PARIS — Europe’s space industry manufacturing revenue grew by 9.3 percent in 2010 over the previous year, with direct space-sector employment rising by 5.5 percent, on the strength of a big increase in sales to European government customers, the Eurospace space industry association said.
Revenue from European government customers, led by the European Space Agency (ESA), accounted for 52 percent of the 6.2 billion euros ($8.4 billion) in 2010 sales. European government contract revenue booked in 2010 was up 13 percent over 2009, helped by several large contracts including the Galileo navigation constellation.
Some 23 percent of the revenue came from private-sector customers, including Europe’s two biggest satellite fleet operators, SES of Luxembourg and Eutelsat of Paris, and also the regular business from Europe’s Arianespace launch services consortium, which orders Ariane 5 rocket components from European manufacturers.
The revenue figure is a record for European space manufacturers, Eurospace said in its annual report on the industry’s health, released the week of July 15.
With 34,334 full-time direct employees, Europe’s space sector is approaching the peak levels reached in the mid-1990s.
As has long been the case, space sector employment is concentrated in those nations whose governments are spending most on space programs.
In addition to feeding their national industries with their own contracts, these governments can count on the 19-nation ESA to feed their domestic industrial bases as a result of ESA’s geographic-return rule. The rule directs contract volume to nations in proportion to their contribution to ESA programs.
In the five years ending in 2010, direct space employment grew by 20 percent to the present figure of 34,334.
France, with Europe’s biggest space budget, still accounts for the largest share of space jobs, with 35 percent of the total employment located there. But France’s space sector grew by just 8.3 percent between 2005 and 2010.

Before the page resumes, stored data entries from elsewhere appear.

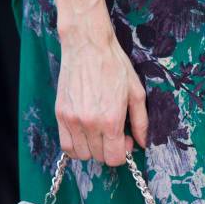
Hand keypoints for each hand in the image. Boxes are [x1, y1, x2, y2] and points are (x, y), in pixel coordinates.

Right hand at [55, 24, 147, 166]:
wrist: (87, 45)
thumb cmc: (114, 65)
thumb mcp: (136, 93)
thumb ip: (141, 122)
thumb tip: (144, 143)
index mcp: (111, 120)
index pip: (114, 158)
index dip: (123, 153)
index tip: (126, 140)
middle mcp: (90, 124)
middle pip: (99, 157)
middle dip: (109, 149)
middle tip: (113, 133)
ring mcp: (72, 120)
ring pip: (81, 154)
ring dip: (92, 149)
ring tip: (98, 134)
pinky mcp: (60, 115)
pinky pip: (65, 146)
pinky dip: (75, 146)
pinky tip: (84, 135)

Germany’s space sector grew by 38 percent during the same period. It now stands at 6,100, or slightly more than half of France’s 12,100 space jobs.
Italy, whose national budget ranks third in Europe behind France and Germany, saw its space industrial base grow by 34 percent during the same five-year period, ending at 5,100 full-time jobs.
The United Kingdom, which ranks fourth in Europe in space spending but is well behind the top three, reported a relatively modest 8 percent increase in employment, to 3,550, during the five-year period.
Spain, whose government space spending has increased sharply in the past decade, had a correspondingly large increase — 33 percent — in space sector employment. Belgium, which for years has been the nation with the highest per capita government space budget, saw its space employment grow by nearly 22 percent.
These six nations accounted for 90 percent of all European space industry jobs, according to Eurospace. Ten other nations accounted for the remaining 10 percent of jobs.
Despite the continuing dependence on government contracts for the majority of its business, Europe’s space industrial base counts on commercial customers for 37 percent of its revenue, compared with an estimated 10 to 15 percent for U.S. space hardware companies.
The principal difference between the two sides of the Atlantic is the absence of a strong military space sector in Europe. Revenue from customers identified as military totaled just 400 million euros in 2010.
This figure does not include sales of military hardware — satellites and ground equipment — to nonmilitary customers. For example, the French space agency, CNES, routinely acts as the direct customer for space systems ordered by France’s arms procurement agency, DGA. The same is true for the Italian Space Agency, ASI.
In Germany, a company called MilSat Services acts as prime contractor for Germany’s military satellite communications system. In Britain, Paradigm Secure Communications owns and operates the Skynet military telecommunications system under contract to the British Defence Ministry.
When these customers are included, total military space hardware revenue reaches about 800 million euros, a figure that has not much changed in the past five years and is unlikely to increase in the near future given current military space budget forecasts in the biggest-spending nations.